**Work to complete:**
Repeat only what runs from the line with "Page size: 2001x1125." through the last line of the data below, both included, keeping every word as it is and leaving out the pictures.

**Exercise data:**
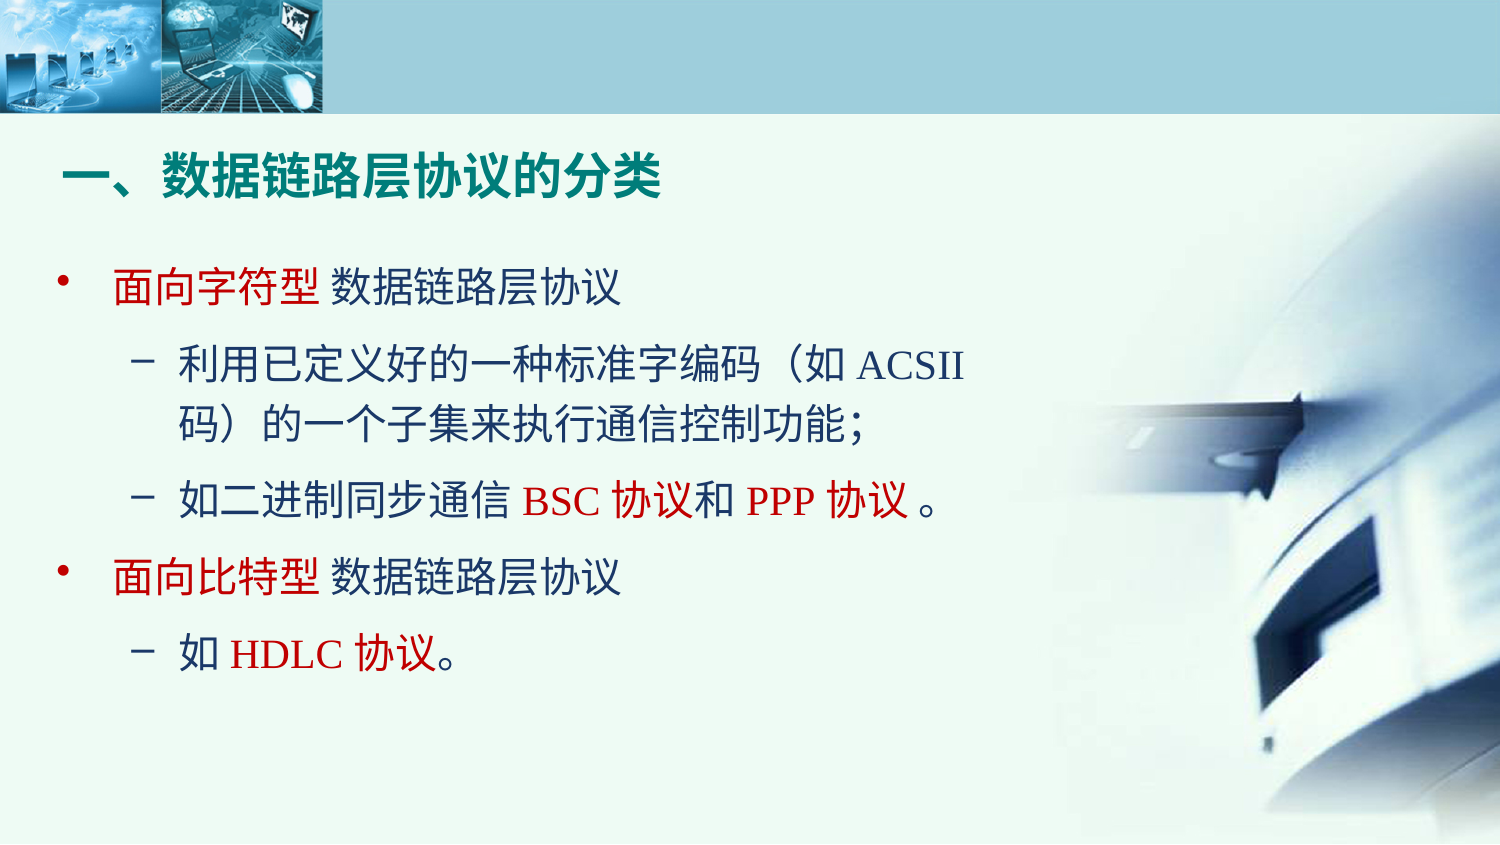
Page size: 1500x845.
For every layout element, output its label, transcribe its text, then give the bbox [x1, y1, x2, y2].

list 面向字符型 数据链路层协议 利用已定义好的一种标准字编码（如ACSII码）的一个子集来执行通信控制功能； 如二进制同步通信BSC协议和PPP协议 。 面向比特型 数据链路层协议 如HDLC协议。 [40, 242, 987, 801]
title 一、数据链路层协议的分类 [46, 103, 1102, 245]
picture [0, 0, 1500, 844]
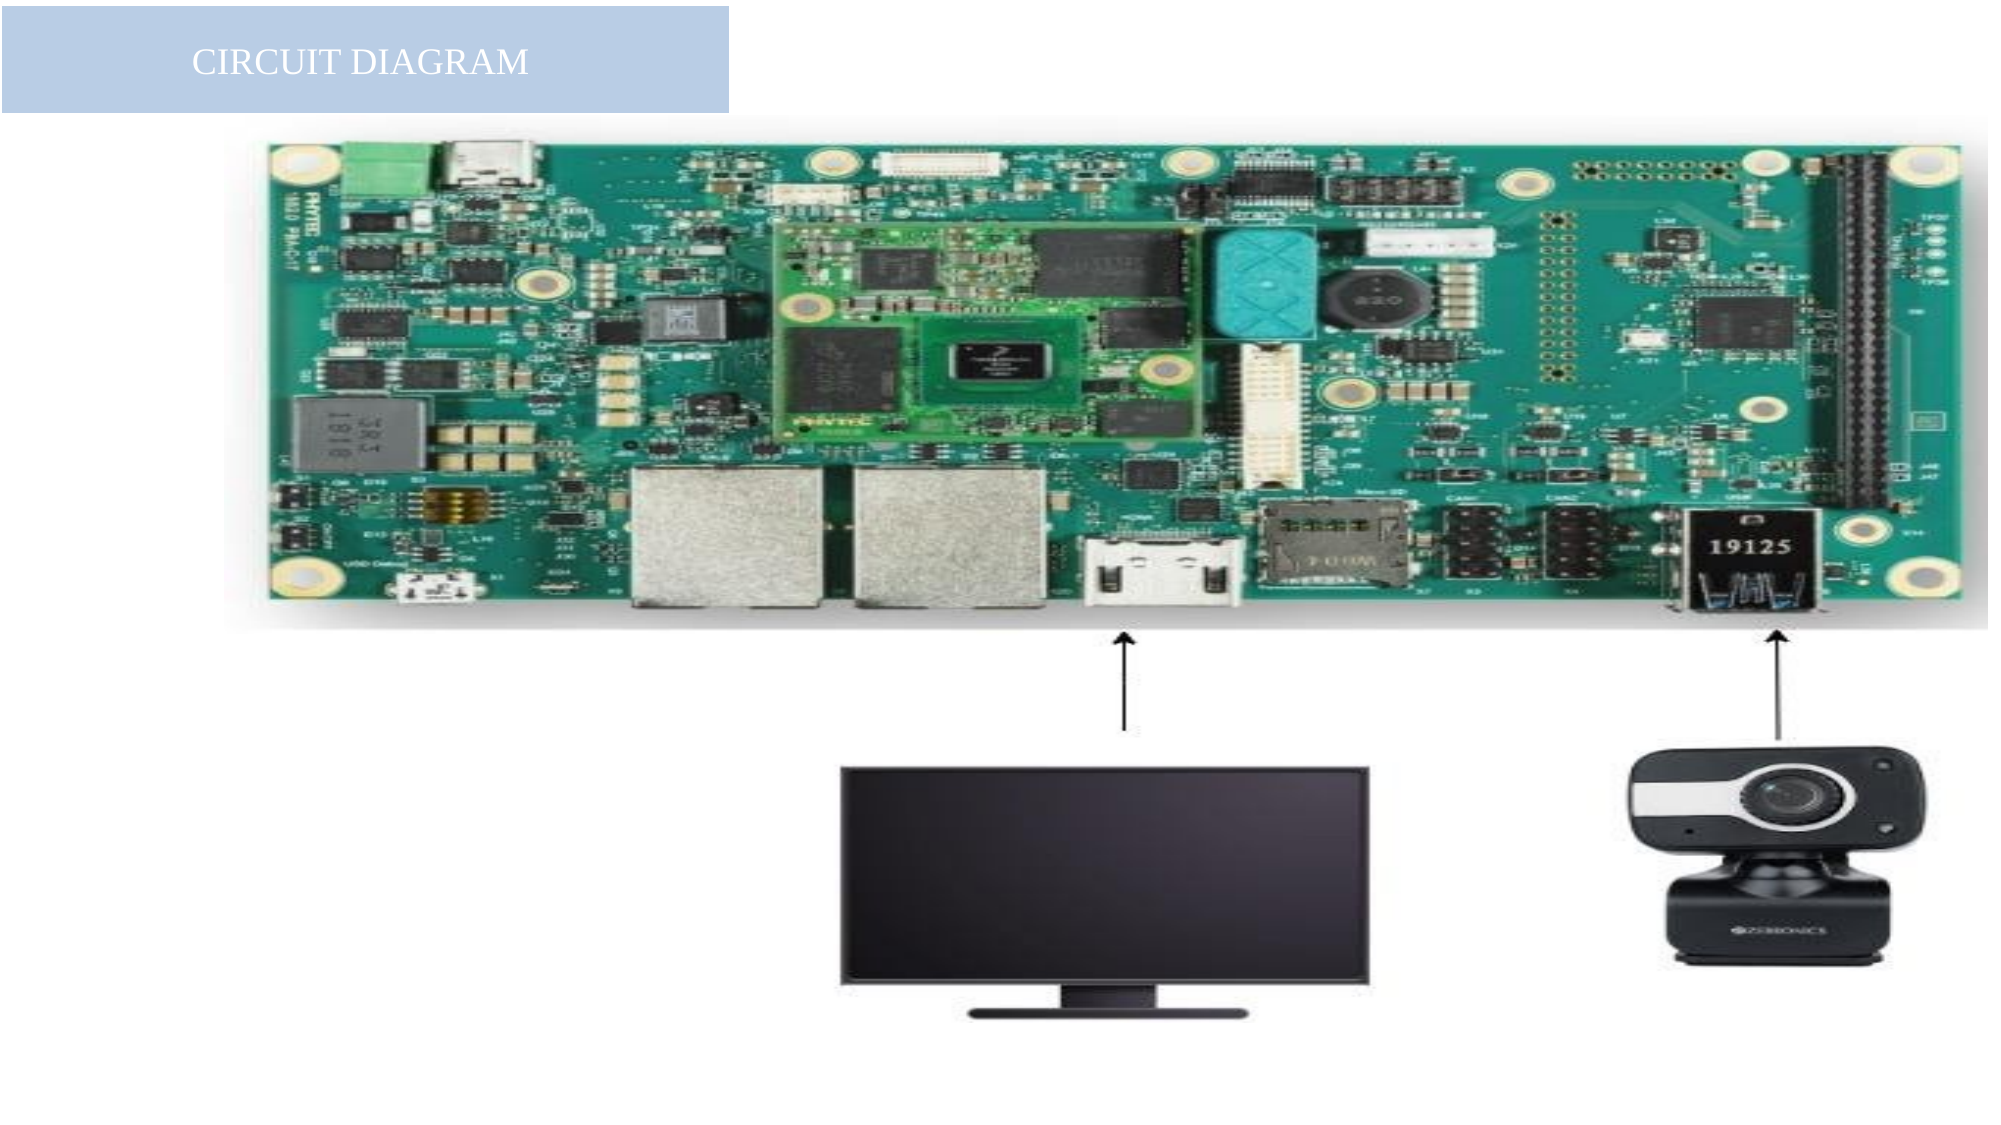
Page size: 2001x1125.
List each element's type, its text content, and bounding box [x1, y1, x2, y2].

picture [224, 115, 1988, 1024]
text_box CIRCUIT DIAGRAM [0, 1, 733, 117]
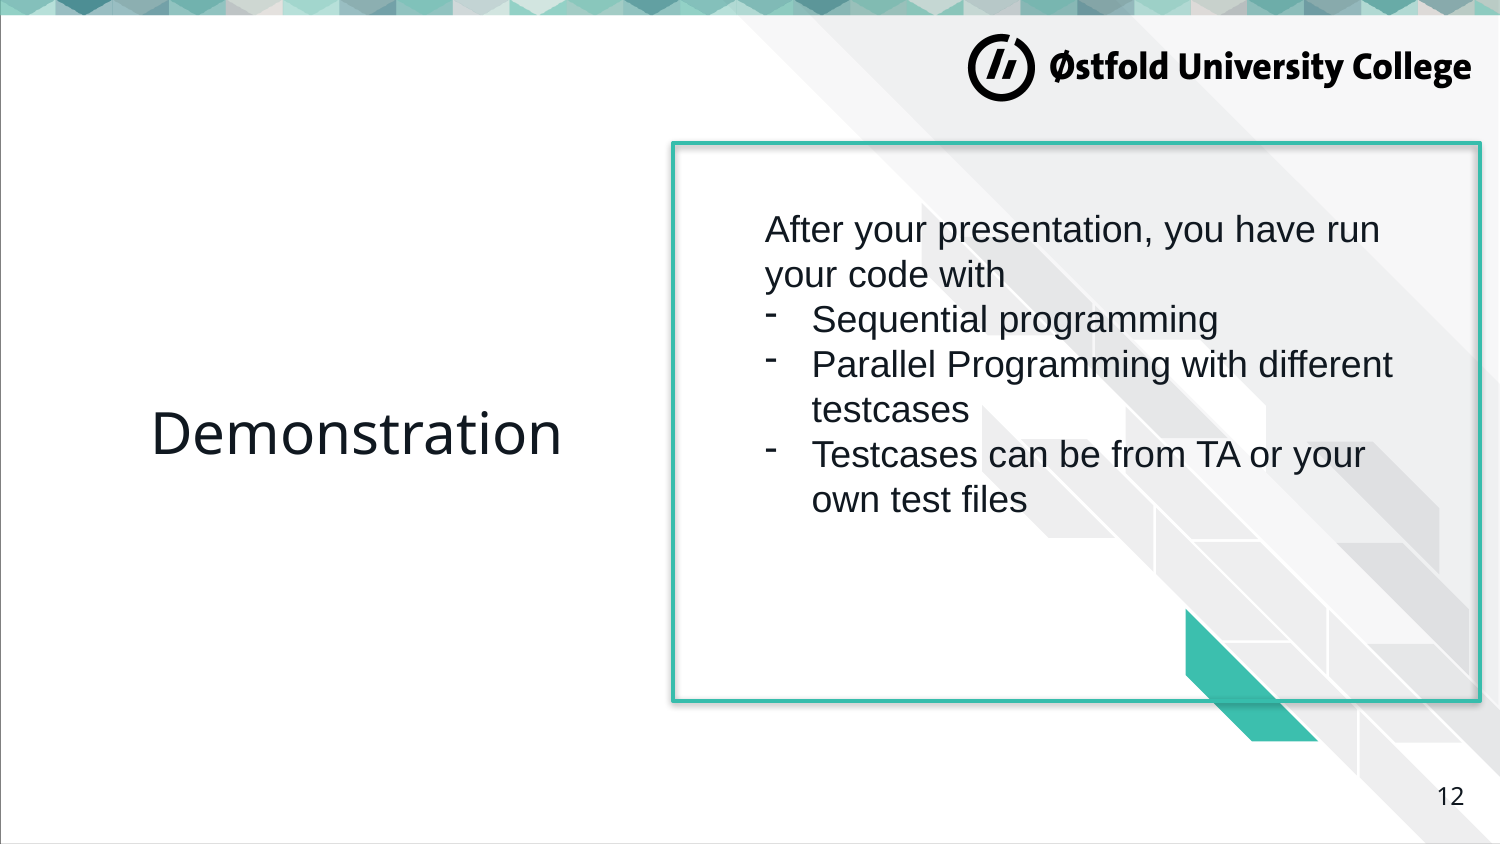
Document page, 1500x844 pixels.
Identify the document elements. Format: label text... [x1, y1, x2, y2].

picture [0, 0, 1500, 844]
title Demonstration [135, 336, 668, 526]
text_box [673, 142, 1481, 702]
slide_number 12 [1389, 764, 1480, 830]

**Your response:**
Page size: 2001x1125.
List each element's type, its text content, and bounding box [x1, y1, x2, y2].

picture [224, 115, 1988, 1024]
text_box CIRCUIT DIAGRAM [0, 1, 733, 117]
Document page, 1500x844 pixels.
Identify the document elements. Format: label text... [x1, y1, x2, y2].

picture [0, 0, 1500, 844]
title Demonstration [135, 336, 668, 526]
text_box [673, 142, 1481, 702]
slide_number 12 [1389, 764, 1480, 830]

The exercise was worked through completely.